After earning my PhD, I pursued an unconventional postdoctoral position at Johnson & Johnson, driven by a desire to see how research translates into real-world applications. Although the industry experience was enlightening, I missed the depth of scientific exploration and the autonomy over my projects. Life is often unpredictable. After two years working in industry, I returned to academia, where I joined the University of Pittsburgh’s Department of Medicine as a tenure-track faculty member in the Division of Gastroenterology. Being the only engineer in a clinical department was initially intimidating, yet it offered a unique opportunity to immerse myself in a clinical setting. Iattended early-morning clinical conferences, observed medical procedures, and engaged with clinicians about their decision-making processes, gaining insights into the clinical challenges that could benefit from bioengineering solutions.

During my tenure running a lab adjacent to a hospital, working closely with clinicians, I was confronted with the harsh realities of disease. A young dermatologist, recently diagnosed with lung cancer, tragically passed away, leaving behind a four-year-old daughter. Similarly, a new father missed a critical colonoscopy and was later diagnosed with metastatic colon cancer. Despite the best efforts from the best doctors, there was nothing they could do to help them during those critical moments. Despite all the technological advances such as cell phones and the internet, we are still helpless in front of deadly diseases. This underscored an urgent need for our work in bioengineering.

Bioengineering is highly interdisciplinary, merging engineering with biology and medicine in both fascinating and challenging ways. I have encountered many brilliant engineers who are excellent at developing engineering methods, yet some resist engaging deeply with biology or medicine. This resistance can significantly limit their ability to spearhead the future technological breakthroughs in bioengineering. Understanding the significance of medical and biological challenges and knowing the right questions to ask are crucial. Equally important is developing the ability to communicate effectively across variousdisciplines, a skill like mastering multiple languages and vital for any successful bioengineer.

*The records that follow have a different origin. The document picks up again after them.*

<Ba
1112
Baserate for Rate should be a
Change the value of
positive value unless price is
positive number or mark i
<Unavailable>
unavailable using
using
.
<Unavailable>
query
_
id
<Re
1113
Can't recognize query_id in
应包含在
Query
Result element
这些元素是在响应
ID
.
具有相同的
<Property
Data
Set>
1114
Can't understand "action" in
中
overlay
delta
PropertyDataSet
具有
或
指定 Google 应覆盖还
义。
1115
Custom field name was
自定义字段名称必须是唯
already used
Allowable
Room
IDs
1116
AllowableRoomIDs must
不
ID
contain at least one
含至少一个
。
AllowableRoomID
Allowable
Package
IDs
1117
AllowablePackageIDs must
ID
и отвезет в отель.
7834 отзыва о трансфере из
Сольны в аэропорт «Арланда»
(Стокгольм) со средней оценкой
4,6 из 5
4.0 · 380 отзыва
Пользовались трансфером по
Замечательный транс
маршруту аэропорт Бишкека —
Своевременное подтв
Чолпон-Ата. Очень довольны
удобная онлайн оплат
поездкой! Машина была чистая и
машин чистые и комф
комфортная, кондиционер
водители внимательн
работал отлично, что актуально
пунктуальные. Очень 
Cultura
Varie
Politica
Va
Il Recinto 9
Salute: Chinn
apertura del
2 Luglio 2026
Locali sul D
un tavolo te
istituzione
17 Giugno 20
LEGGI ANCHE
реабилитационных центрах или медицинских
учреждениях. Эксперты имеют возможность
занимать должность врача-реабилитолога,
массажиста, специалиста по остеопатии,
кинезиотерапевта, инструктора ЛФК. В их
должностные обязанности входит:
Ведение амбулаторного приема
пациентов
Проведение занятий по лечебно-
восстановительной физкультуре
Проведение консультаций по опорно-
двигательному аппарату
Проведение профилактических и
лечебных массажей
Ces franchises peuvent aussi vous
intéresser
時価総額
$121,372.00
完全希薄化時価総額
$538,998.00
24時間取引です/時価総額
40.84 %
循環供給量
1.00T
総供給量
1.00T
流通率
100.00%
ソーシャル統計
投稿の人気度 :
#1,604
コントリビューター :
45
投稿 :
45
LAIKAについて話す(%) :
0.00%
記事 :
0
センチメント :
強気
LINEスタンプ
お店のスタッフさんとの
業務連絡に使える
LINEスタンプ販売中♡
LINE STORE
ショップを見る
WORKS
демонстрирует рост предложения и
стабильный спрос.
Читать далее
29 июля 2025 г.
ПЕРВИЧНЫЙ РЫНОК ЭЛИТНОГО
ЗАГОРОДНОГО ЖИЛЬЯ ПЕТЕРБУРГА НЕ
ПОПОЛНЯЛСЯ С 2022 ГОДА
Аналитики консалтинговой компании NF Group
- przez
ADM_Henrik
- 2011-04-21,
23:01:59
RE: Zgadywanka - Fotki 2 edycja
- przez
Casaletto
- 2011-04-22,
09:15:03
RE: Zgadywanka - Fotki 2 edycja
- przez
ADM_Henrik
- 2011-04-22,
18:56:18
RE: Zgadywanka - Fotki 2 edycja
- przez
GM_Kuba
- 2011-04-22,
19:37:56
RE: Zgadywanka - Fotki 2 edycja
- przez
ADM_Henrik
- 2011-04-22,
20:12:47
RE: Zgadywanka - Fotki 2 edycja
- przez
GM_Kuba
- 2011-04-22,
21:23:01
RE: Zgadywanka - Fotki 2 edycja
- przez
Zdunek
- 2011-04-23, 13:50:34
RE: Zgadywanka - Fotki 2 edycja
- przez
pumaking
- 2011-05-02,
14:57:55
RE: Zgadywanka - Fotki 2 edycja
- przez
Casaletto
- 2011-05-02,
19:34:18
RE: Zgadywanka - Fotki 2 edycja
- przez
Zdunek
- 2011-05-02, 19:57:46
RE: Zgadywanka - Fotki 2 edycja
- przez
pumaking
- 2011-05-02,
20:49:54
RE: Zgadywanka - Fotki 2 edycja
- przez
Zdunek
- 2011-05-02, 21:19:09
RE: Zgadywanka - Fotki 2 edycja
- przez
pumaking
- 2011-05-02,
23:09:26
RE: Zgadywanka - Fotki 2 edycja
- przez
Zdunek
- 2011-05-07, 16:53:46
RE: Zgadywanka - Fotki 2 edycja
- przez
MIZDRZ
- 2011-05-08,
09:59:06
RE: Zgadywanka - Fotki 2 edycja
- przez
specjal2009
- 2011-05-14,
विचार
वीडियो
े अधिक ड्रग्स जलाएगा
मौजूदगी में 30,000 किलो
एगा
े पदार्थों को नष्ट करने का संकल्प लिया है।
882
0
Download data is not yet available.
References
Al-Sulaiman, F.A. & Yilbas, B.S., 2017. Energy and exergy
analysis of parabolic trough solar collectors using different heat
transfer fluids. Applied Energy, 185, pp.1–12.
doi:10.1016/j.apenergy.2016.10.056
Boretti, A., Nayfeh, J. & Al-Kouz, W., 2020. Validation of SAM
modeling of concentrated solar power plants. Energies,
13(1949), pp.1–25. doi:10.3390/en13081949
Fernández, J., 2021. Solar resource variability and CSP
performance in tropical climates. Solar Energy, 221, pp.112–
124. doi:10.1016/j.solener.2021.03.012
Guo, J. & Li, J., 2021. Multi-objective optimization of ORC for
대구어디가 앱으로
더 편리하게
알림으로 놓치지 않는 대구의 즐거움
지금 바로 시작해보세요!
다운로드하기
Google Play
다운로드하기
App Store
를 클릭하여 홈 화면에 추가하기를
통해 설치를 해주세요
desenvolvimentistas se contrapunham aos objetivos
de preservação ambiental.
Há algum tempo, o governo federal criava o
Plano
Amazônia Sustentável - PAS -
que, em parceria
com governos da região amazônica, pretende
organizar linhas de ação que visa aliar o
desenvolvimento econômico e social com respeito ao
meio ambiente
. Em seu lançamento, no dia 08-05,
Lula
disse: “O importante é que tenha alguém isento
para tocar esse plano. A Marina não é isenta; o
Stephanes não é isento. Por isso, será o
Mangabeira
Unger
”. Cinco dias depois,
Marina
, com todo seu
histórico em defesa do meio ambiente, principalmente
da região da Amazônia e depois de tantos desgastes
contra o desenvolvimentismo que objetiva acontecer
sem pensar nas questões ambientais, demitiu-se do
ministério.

The biggest challenge in bioengineering lies in identifying and addressing significant clinical challenges that align with our areas of expertise. Early in my career, I naïvely thought that the clinicians would simply present me with the problems they faced, and I would come up with a technological solution. However, our specialization in certain technologies means we cannot address all clinical issues. Most clinicians lack the technical knowledge to tell what our technologies are best at. They are trained to practice medicine based on what we are taught today. It is our responsibility as bioengineers to demonstrate to clinicians the possibilities of future medicine, guiding them toward innovations that could redefine patient care.

Now, after 15 years at the Cancer Center at the University of Pittsburgh, returning to Illinois and the roots of my bioengineering career is a homecoming. Being a bioengineer allows me to engage in the research I love, collaborate across disciplines, and potentially transform engineering                                                                                                                                                                    innovations into life-saving medical solutions. There is truly no better                                                                                                                                                                              profession.